[Activity] Search the entries below for the word "const" and copy each line that has it.

(Dataset entries)
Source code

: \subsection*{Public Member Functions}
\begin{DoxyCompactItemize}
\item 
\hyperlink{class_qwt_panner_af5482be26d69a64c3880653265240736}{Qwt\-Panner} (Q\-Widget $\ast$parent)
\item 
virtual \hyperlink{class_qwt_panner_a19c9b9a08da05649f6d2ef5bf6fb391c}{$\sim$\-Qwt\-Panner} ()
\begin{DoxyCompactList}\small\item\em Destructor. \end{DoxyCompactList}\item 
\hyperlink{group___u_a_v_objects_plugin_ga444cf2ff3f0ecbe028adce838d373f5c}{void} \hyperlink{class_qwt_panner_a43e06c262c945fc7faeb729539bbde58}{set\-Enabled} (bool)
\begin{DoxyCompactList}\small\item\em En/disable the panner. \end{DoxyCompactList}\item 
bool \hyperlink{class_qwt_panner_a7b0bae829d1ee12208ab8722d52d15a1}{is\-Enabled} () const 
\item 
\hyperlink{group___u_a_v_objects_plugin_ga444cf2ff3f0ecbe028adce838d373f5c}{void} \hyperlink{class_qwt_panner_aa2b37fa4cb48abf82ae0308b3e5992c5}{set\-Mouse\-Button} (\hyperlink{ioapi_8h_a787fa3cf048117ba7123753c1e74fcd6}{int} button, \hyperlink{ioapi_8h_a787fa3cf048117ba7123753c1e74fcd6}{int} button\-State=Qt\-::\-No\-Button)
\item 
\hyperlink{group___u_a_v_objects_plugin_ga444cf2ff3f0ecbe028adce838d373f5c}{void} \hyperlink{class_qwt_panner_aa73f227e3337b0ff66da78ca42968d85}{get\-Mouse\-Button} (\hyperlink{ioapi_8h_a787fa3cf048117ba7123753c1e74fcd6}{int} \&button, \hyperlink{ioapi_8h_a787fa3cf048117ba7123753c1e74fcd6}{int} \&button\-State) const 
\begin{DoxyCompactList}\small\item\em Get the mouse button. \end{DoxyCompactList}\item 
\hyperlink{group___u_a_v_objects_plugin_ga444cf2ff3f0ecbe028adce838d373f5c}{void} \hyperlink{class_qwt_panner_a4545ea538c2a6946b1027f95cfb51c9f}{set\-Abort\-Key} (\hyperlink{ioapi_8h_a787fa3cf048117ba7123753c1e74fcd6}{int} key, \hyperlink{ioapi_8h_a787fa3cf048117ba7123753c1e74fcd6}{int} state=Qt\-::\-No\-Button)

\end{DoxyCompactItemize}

[Solution for this problem]
bool \hyperlink{class_qwt_panner_a7b0bae829d1ee12208ab8722d52d15a1}{is\-Enabled} () const 
\hyperlink{group___u_a_v_objects_plugin_ga444cf2ff3f0ecbe028adce838d373f5c}{void} \hyperlink{class_qwt_panner_aa73f227e3337b0ff66da78ca42968d85}{get\-Mouse\-Button} (\hyperlink{ioapi_8h_a787fa3cf048117ba7123753c1e74fcd6}{int} \&button, \hyperlink{ioapi_8h_a787fa3cf048117ba7123753c1e74fcd6}{int} \&button\-State) const 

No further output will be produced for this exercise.